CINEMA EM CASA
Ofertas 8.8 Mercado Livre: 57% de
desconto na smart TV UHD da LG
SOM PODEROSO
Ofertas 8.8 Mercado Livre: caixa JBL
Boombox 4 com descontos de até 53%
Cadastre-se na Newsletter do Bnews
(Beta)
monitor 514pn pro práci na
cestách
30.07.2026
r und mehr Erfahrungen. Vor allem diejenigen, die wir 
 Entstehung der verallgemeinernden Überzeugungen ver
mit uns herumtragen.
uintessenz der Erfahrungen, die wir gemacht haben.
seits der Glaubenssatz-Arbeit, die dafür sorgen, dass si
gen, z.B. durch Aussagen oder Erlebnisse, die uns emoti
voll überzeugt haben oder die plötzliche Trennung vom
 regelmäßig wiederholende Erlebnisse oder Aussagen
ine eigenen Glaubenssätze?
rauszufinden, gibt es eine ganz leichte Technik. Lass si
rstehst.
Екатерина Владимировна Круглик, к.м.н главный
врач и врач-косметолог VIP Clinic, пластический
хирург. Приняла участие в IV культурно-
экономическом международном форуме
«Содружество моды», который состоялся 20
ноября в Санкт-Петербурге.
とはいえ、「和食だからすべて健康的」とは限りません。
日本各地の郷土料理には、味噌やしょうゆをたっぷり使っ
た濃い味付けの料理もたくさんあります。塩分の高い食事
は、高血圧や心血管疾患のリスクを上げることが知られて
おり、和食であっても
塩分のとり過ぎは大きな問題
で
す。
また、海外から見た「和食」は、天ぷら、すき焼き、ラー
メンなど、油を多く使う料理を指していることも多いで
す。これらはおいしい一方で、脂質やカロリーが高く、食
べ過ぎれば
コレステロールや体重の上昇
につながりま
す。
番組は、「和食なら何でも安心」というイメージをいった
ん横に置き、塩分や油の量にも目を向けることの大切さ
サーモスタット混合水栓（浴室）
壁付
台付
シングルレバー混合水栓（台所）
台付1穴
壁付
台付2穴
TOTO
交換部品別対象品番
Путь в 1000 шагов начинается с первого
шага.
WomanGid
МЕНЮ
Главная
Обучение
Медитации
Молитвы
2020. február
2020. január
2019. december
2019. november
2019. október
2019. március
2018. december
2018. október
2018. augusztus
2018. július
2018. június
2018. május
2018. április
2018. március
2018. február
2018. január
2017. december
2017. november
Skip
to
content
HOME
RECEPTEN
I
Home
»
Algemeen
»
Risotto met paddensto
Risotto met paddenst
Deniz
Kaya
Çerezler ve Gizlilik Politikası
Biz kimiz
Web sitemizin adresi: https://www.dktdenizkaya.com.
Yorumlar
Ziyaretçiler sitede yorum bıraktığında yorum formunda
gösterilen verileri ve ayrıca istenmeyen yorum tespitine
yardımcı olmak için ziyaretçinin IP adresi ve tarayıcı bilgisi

What is expected — From the records above, pull out each line that contains the word "haben".

Written solution —
uintessenz der Erfahrungen, die wir gemacht haben.
voll überzeugt haben oder die plötzliche Trennung vom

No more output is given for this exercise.